We also stopped by the Smartboard stand to see if there was anything new in the Interactive Whiteboard space. We really liked these mini virtual dry-wipe boards (see pic below), you can write on the glass with a traditional marker but what’s written on it can be saved as a PDF or as a small recorded video – presumably if you need to show the workings of a problem – via a link on your mobile phone. In the EAP classroom, these would work really well for getting students to brainstorm vocabulary or ideas for an essay. What I really like is that if you already have a smartboard in the room, the two devices can be hooked up and anything written on the dry-wipe board can be sent to the main board. They aren’t too expensive, they quoted about £600, but again that might come down if you buy in bulk.

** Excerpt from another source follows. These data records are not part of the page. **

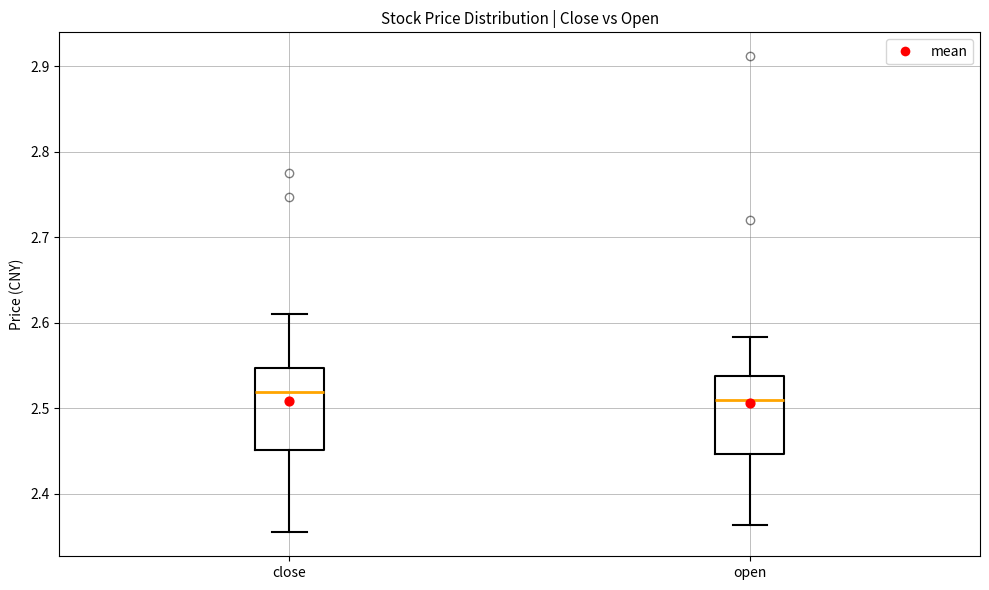

Where is the upper edge of the box for close on the y-axis? The values are not printed on the chart, so give them approximately, as read against the axis.

2.55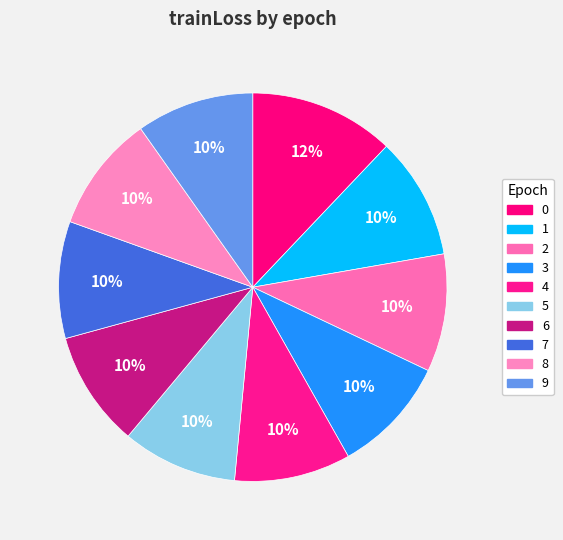

To the nearest percent, what is the combined percentage of 9 and 2?

20%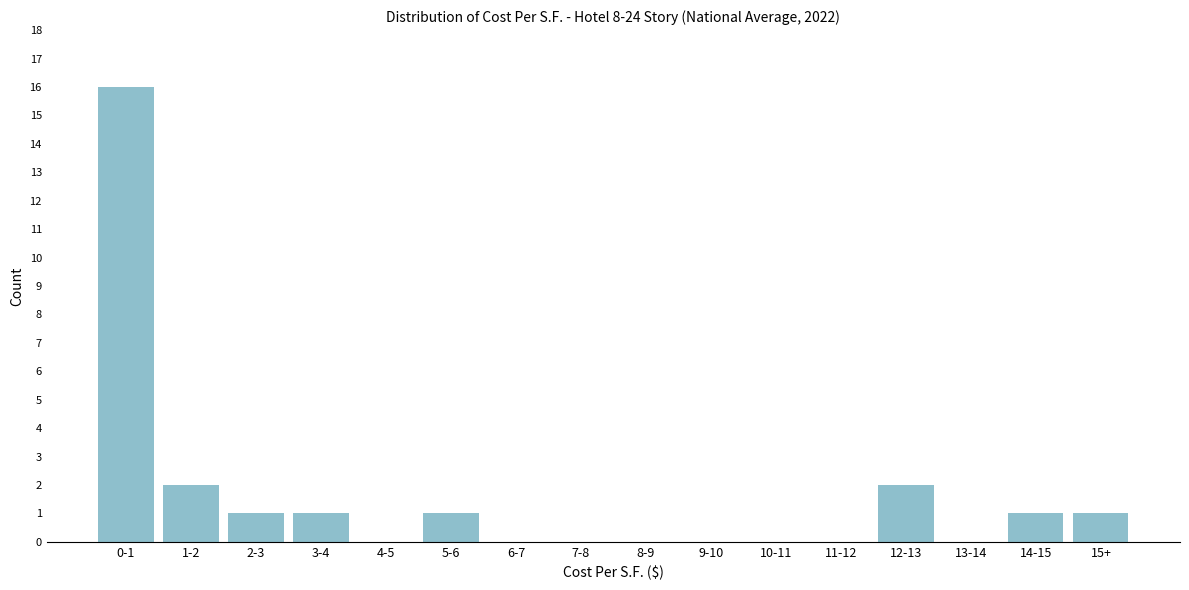

Reading left to right, list all the values displayed in this chart.

0-1=16	1-2=2	2-3=1	3-4=1	4-5=0	5-6=1	6-7=0	7-8=0	8-9=0	9-10=0	10-11=0	11-12=0	12-13=2	13-14=0	14-15=1	15+=1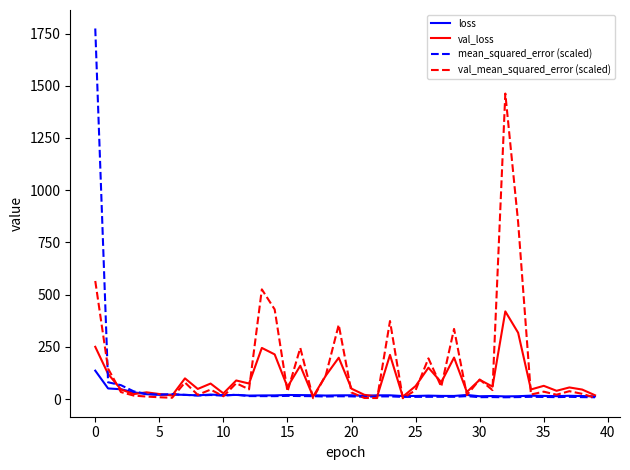

What is the greatest value displayed?

1774.1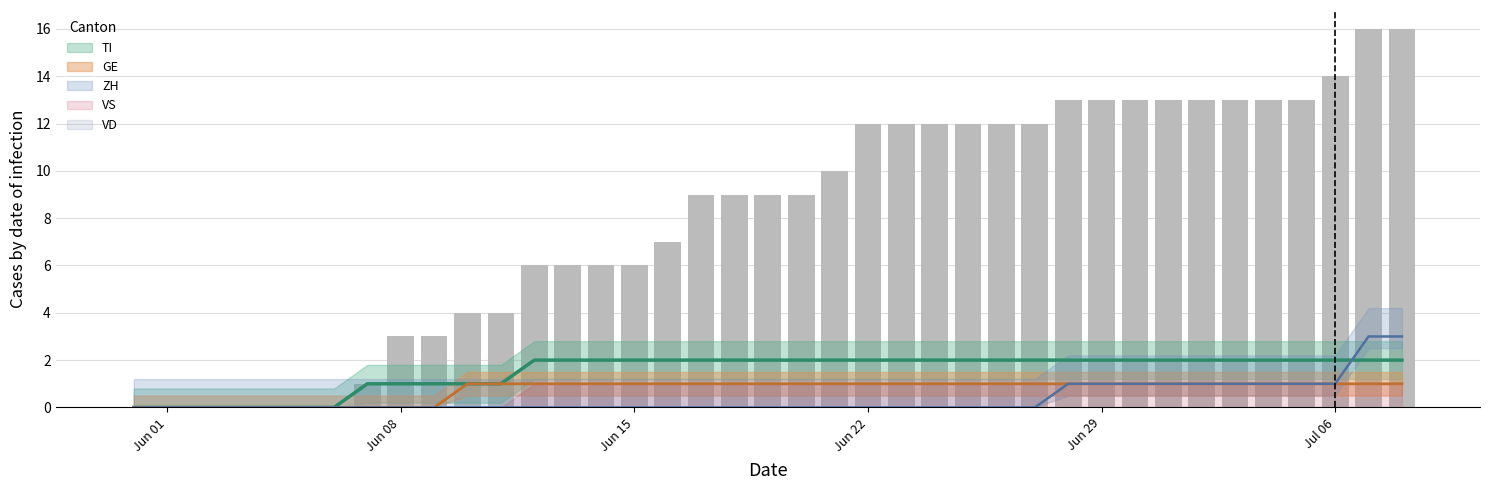

Reading right to left, transcribe all the data shown in this chart.

16	16	14	13	13	13	13	13	13	13	13	12	12	12	12	12	12	10	9	9	9	9	7	6	6	6	6	4	4	3	3	1	0	0	0	0	0	0	0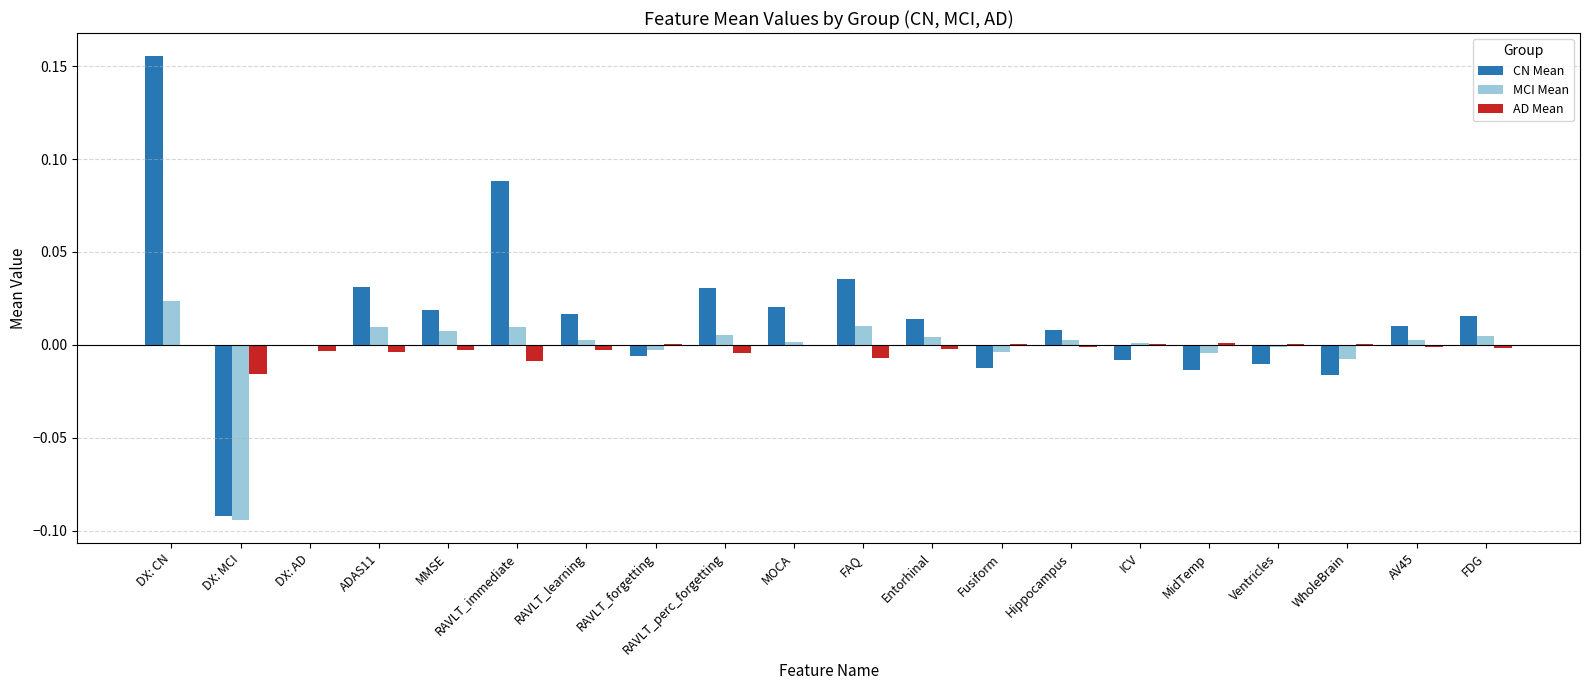

How many groups of bars are there?

20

We also dropped by the Google stand as we use their Classroom VLE for a lot of our groups, we had a chance to speak to one of their top developers, Jonathan Rochelle, and he patiently listened to us outline our plusses and minusses of the virtual system. We also attended a short demo of their upcoming Expeditions app, which controls 3D VR photographs that students access through very cheap but effective VR headsets made of cardboard. Teachers can control what pictures students see and direct them through arrows to various things in the scene. Not sure of its relevance to EAP, but fascinating nonetheless.
And then there was the weird and wacky. A company selling evocative smells in a can to enhance the learning experience. You can buy the smell of chocolate cake or sweets if you’re studying food in class or the smell of a factory if you’re studying the industrial revolution. There was also a woman walking around with various lights attached to her, but I never quite worked out what she was promoting.
No particular new trend emerged from walking around the exhibition floor, clearly mobile is the way forward, every publisher was showing mobile versions of their coursebooks and virtual reality seems to be something that’s in its infancy but companies can clearly see a place for it in education.